Chernew, Hirth and Cutler in Health Affairs:
At approximately long-run average rates of excess health spending growth, 119 percent of the real increase in per capita income would be devoted to health spending over the 2007–2083 projection period. We argue that an alternative scenario, under which health spending grew just one percentage point faster than real per capita income, is “affordable,” although 53.6 percent of real income growth over the period would go to health care. … This analysis thus supports the argument that reforms that would dramatically slow the rate of health care spending growth are necessary.
Robert Samuelson in the Post:
Per capita GDP … from 2007 to 2030, it’s projected to rise from $43,900 to $60,600. That’s a 38 percent increase … Unless controlled, rising health spending would absorb much of that gain. The increase in per capita GDP from 2007 to 2030 is $16,700. If health spending continued to grow at past rates, it would go from $7,100 per person in 2007 to $15,300 in 2030. This rise of $8,200 is half the overall gain ($16,700) in per capita income. …
One study … [said] continuation of present [med spending] trends would result in “falling wages at the bottom of the earnings spectrum and very slow wage growth on up the earnings distribution. These dismal wage outcomes would persist over at least the next couple of decades.” To be sure … some care extends life and improves quality of life. But the connections between being healthy and more health spending are loose. … Most people … get few benefits from high spending.
Of course this increased med spending, and reduced other wealth, would be an overall good deal if increased med spending dramatically improved our health. But the median med policy wonk, who says we must hold down med cost growth, clearly has doubts about the value of added med spending. Regardless of where your opinion sits here, let us agree: the net health value of added med spending is one of the most important research questions around; it largely determines if we will get richer or poorer over the next half century.
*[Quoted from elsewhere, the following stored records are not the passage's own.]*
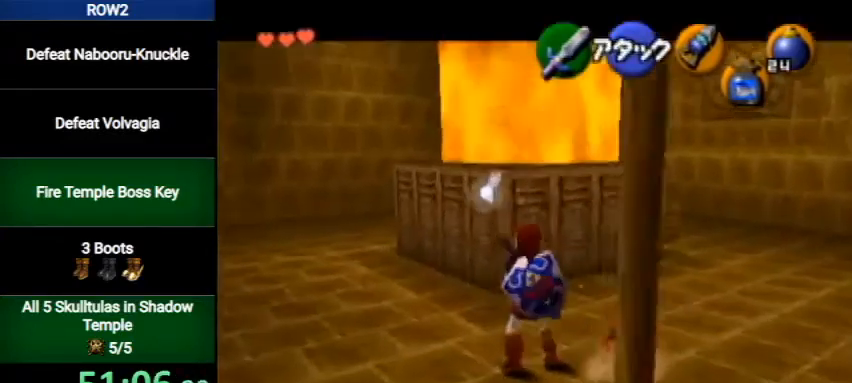
{"buttons": ["L1"], "left_stick": "center", "right_stick": "center", "events": [[467, "R1", "up"]]}
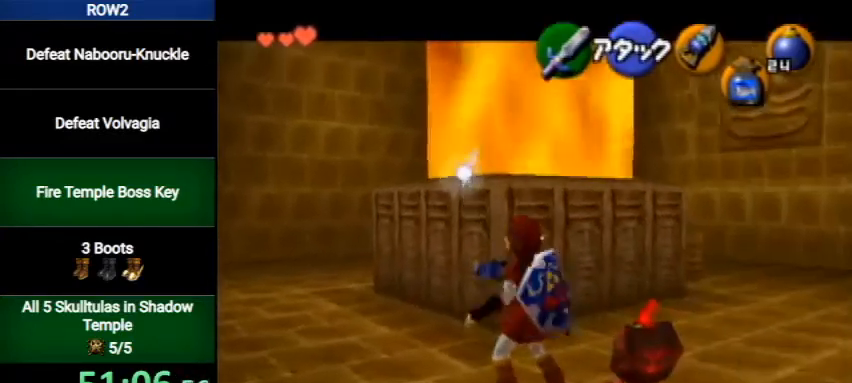
{"buttons": ["L1"], "left_stick": "center", "right_stick": "center", "events": [[100, "left_stick", "down"], [233, "A", "down"], [267, "left_stick", "center"], [367, "A", "up"]]}
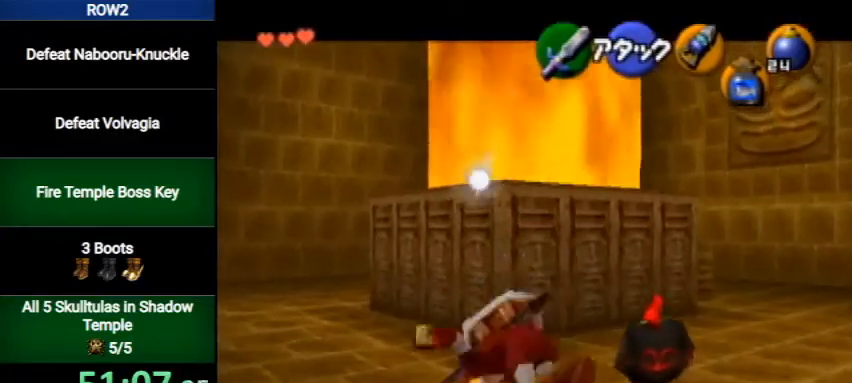
{"buttons": ["L1"], "left_stick": "center", "right_stick": "center", "events": [[233, "left_stick", "right"], [300, "A", "down"], [400, "A", "up"], [400, "left_stick", "center"]]}
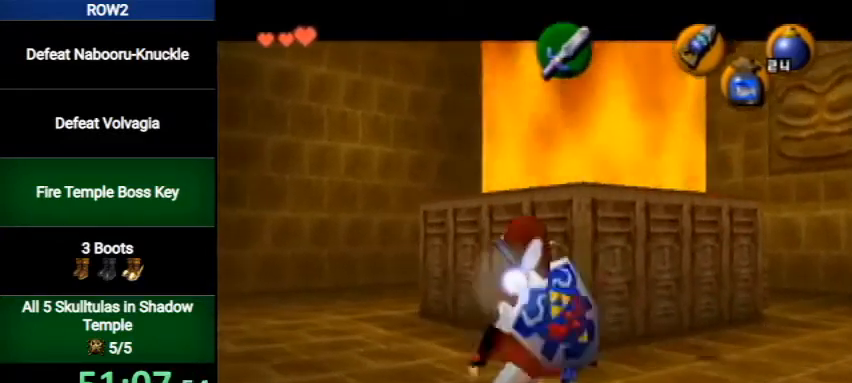
{"buttons": [], "left_stick": "up", "right_stick": "center", "events": [[433, "L1", "up"], [433, "left_stick", "up"]]}
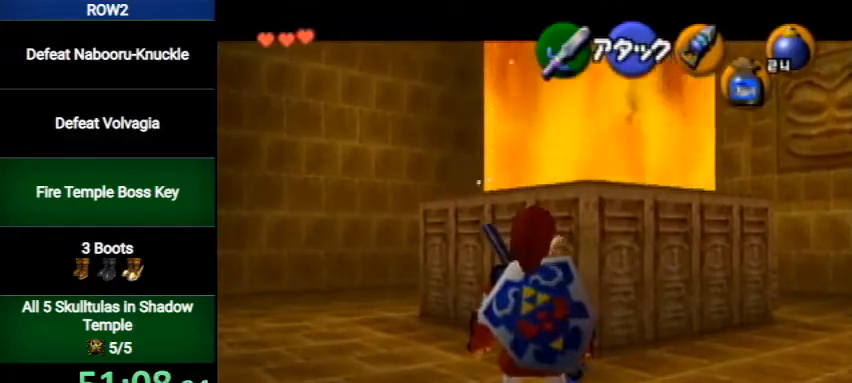
{"buttons": ["L1"], "left_stick": "center", "right_stick": "center", "events": [[400, "left_stick", "center"], [433, "L1", "down"]]}
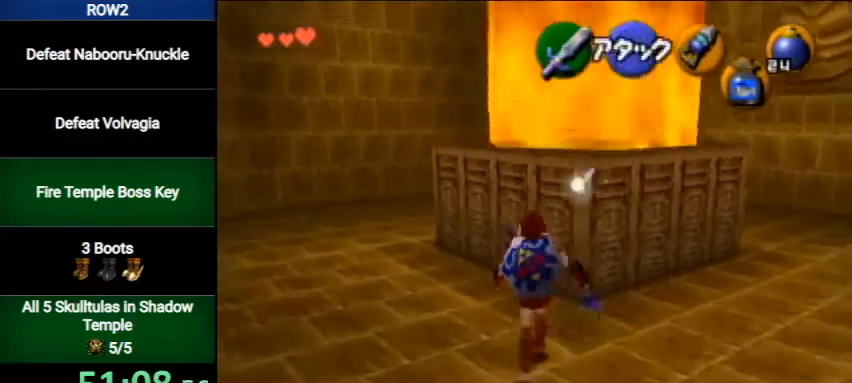
{"buttons": ["L1"], "left_stick": "center", "right_stick": "center", "events": [[367, "A", "down"], [467, "A", "up"]]}
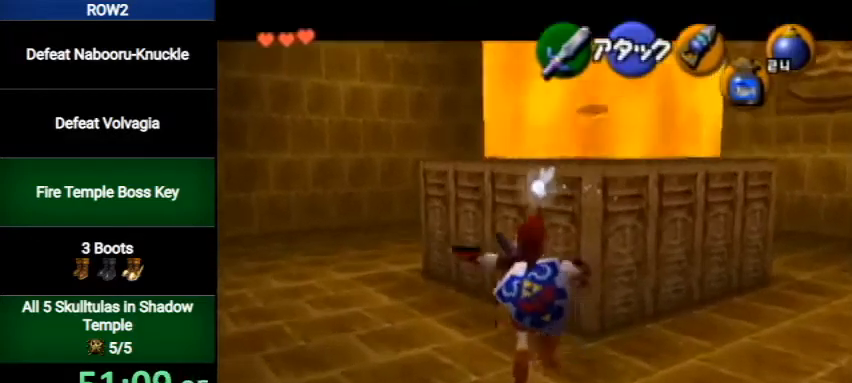
{"buttons": ["A", "L1"], "left_stick": "left", "right_stick": "center", "events": [[400, "left_stick", "left"], [433, "A", "down"]]}
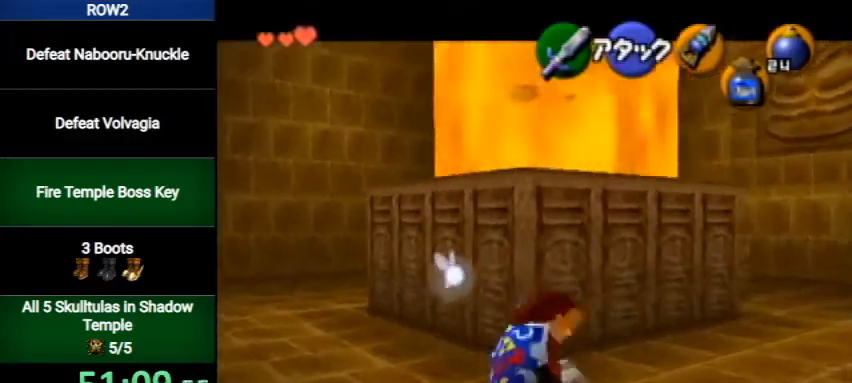
{"buttons": [], "left_stick": "center", "right_stick": "center", "events": [[33, "A", "up"], [33, "left_stick", "center"], [200, "L1", "up"]]}
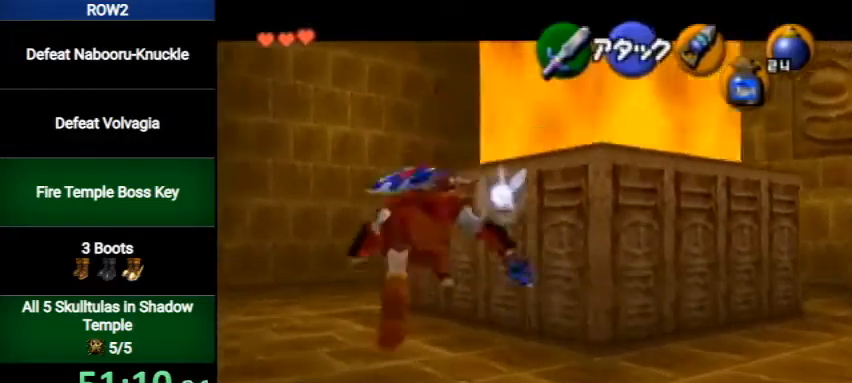
{"buttons": [], "left_stick": "up-right", "right_stick": "center", "events": [[67, "left_stick", "up-right"]]}
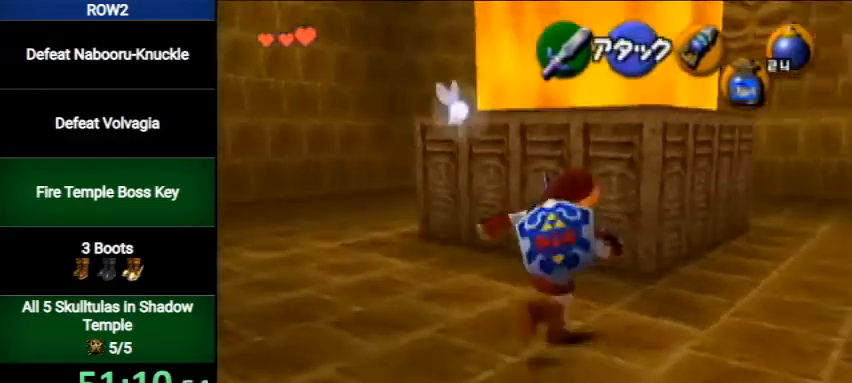
{"buttons": ["R1"], "left_stick": "center", "right_stick": "center", "events": [[67, "left_stick", "up"], [200, "left_stick", "center"], [300, "R1", "down"]]}
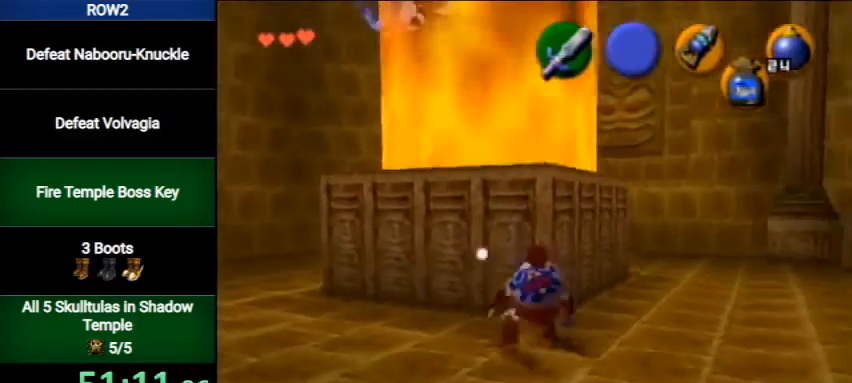
{"buttons": [], "left_stick": "up-left", "right_stick": "center", "events": [[100, "R1", "up"], [333, "left_stick", "up-left"]]}
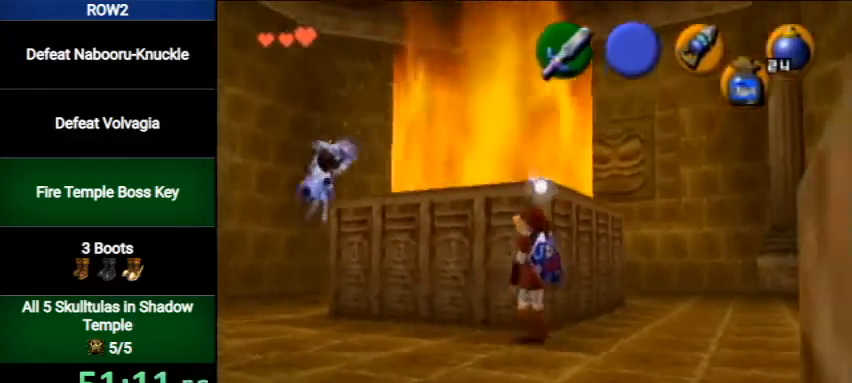
{"buttons": [], "left_stick": "up", "right_stick": "center", "events": [[100, "A", "down"], [267, "A", "up"], [467, "left_stick", "up"]]}
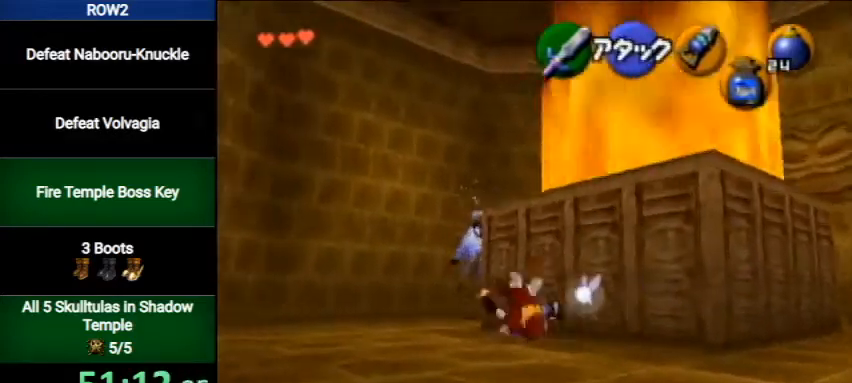
{"buttons": ["Y", "L1"], "left_stick": "center", "right_stick": "center", "events": [[267, "L1", "down"], [367, "Y", "down"], [367, "left_stick", "center"]]}
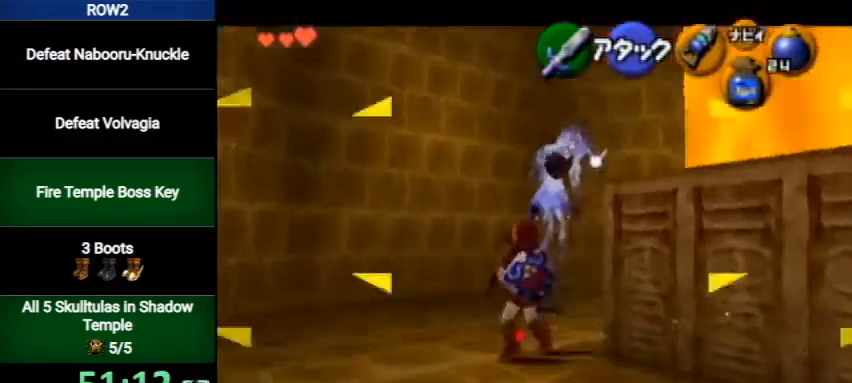
{"buttons": ["Y", "L1"], "left_stick": "center", "right_stick": "center", "events": [[100, "left_stick", "left"], [367, "left_stick", "center"]]}
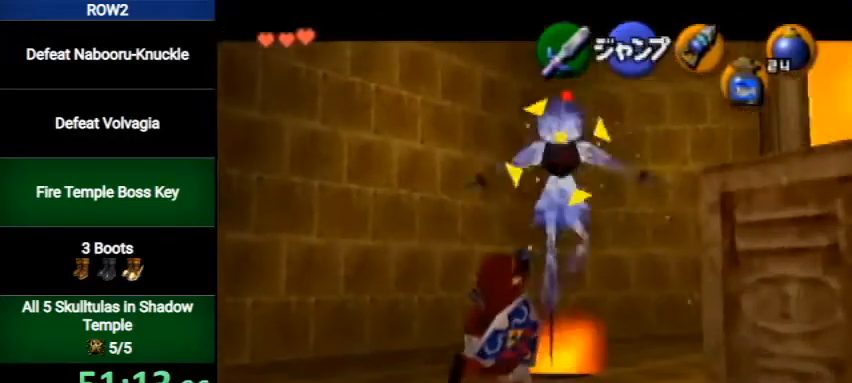
{"buttons": [], "left_stick": "center", "right_stick": "center", "events": [[200, "Y", "up"], [333, "L1", "up"]]}
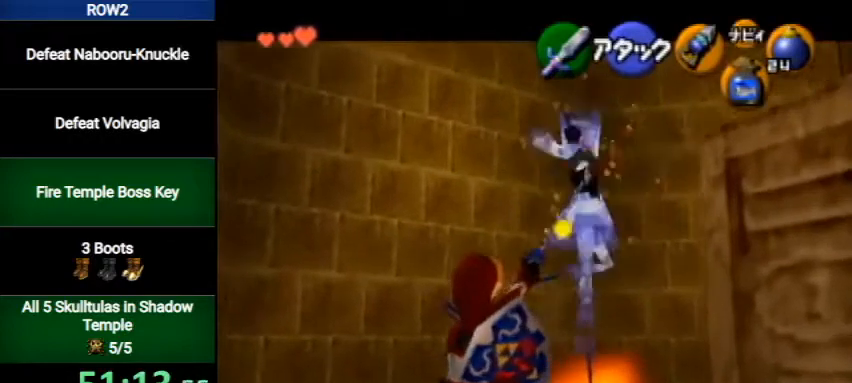
{"buttons": [], "left_stick": "center", "right_stick": "center", "events": []}
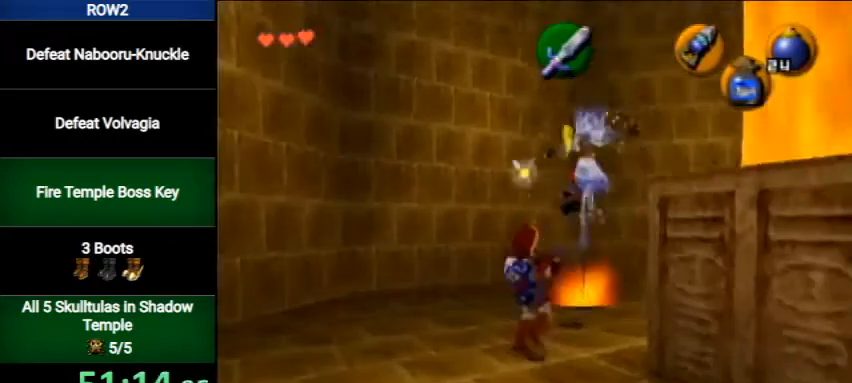
{"buttons": ["R1"], "left_stick": "center", "right_stick": "center", "events": [[100, "B", "down"], [167, "R1", "down"], [333, "B", "up"]]}
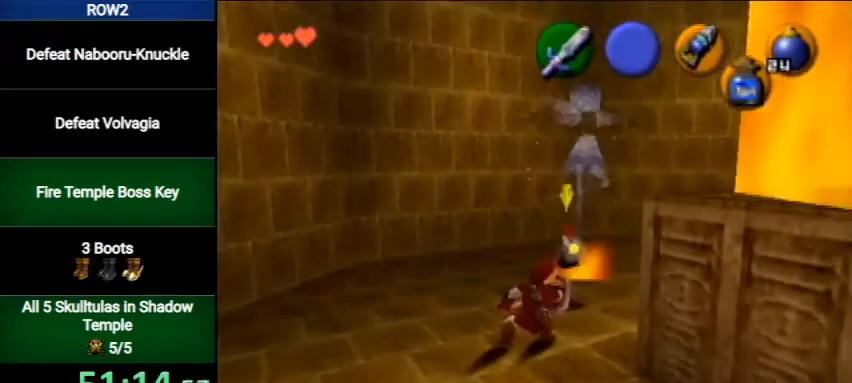
{"buttons": ["R1"], "left_stick": "center", "right_stick": "center", "events": []}
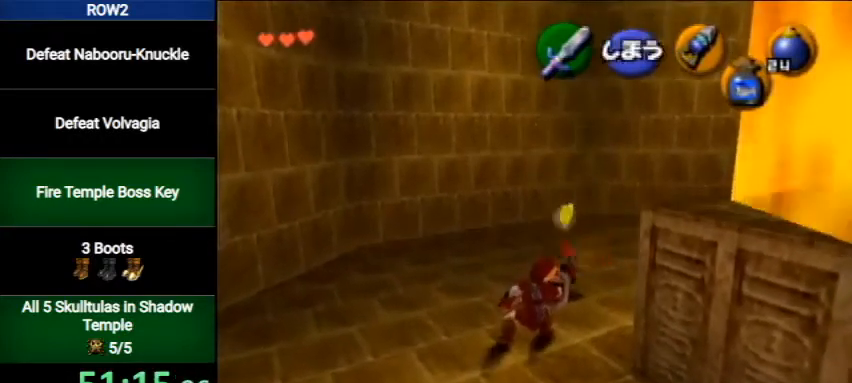
{"buttons": ["R1"], "left_stick": "center", "right_stick": "center", "events": []}
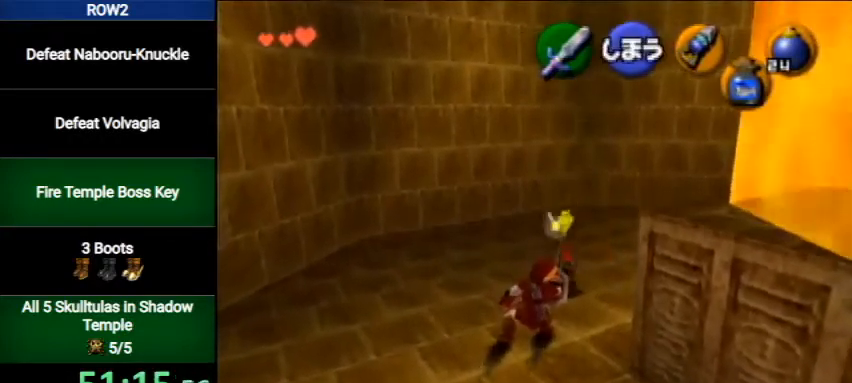
{"buttons": [], "left_stick": "center", "right_stick": "center", "events": [[100, "B", "down"], [267, "B", "up"], [300, "R1", "up"]]}
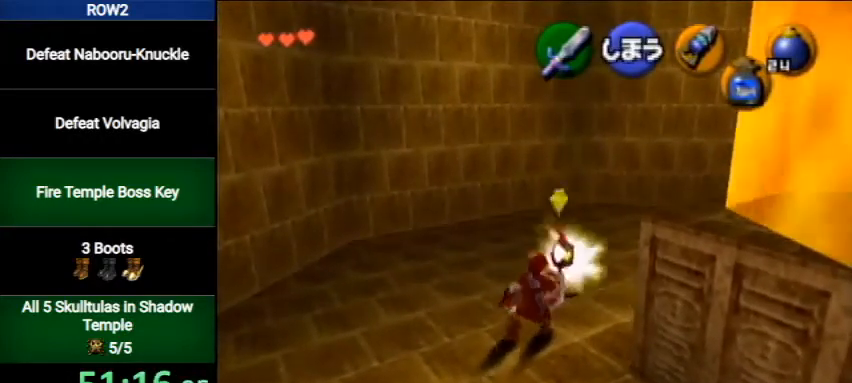
{"buttons": ["L1", "R1"], "left_stick": "center", "right_stick": "center", "events": [[100, "left_stick", "down-right"], [200, "L1", "down"], [233, "left_stick", "center"], [267, "R1", "down"], [267, "Y", "down"], [500, "Y", "up"]]}
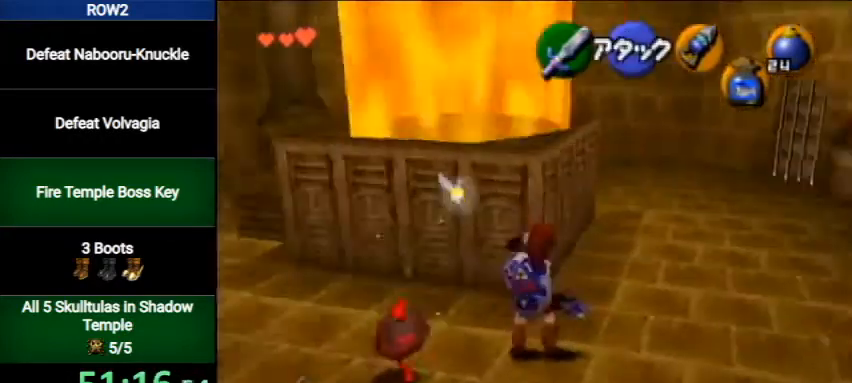
{"buttons": [], "left_stick": "up-left", "right_stick": "center", "events": [[67, "R1", "up"], [300, "L1", "up"], [367, "left_stick", "up"], [467, "left_stick", "up-left"]]}
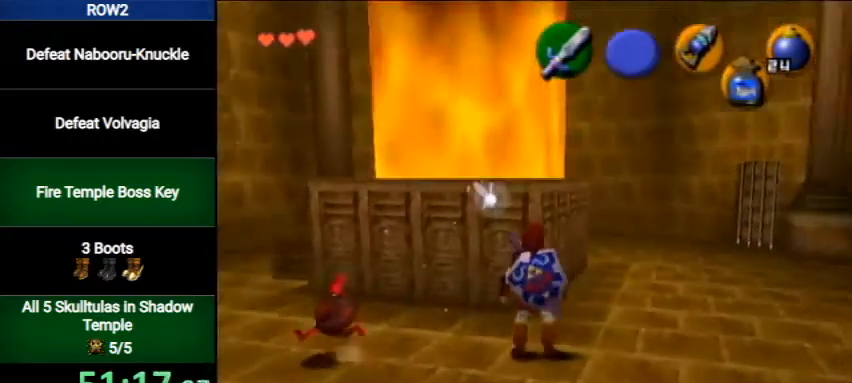
{"buttons": ["L1"], "left_stick": "center", "right_stick": "center", "events": [[100, "L1", "down"], [100, "left_stick", "center"]]}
Yet I’d guess the number of full time equivalent researchers working on this is less than a few dozen, perhaps less than a dozen. Why so few working on such an obviously central question?
It was excellent. :)
Last weekend's episode of This American Life has a decidedly Hansonian view on health care and spending (One segment, for instance, is titled "Dartmouth Atlas Shrugged").
I'd be interested in reading your take on the episode.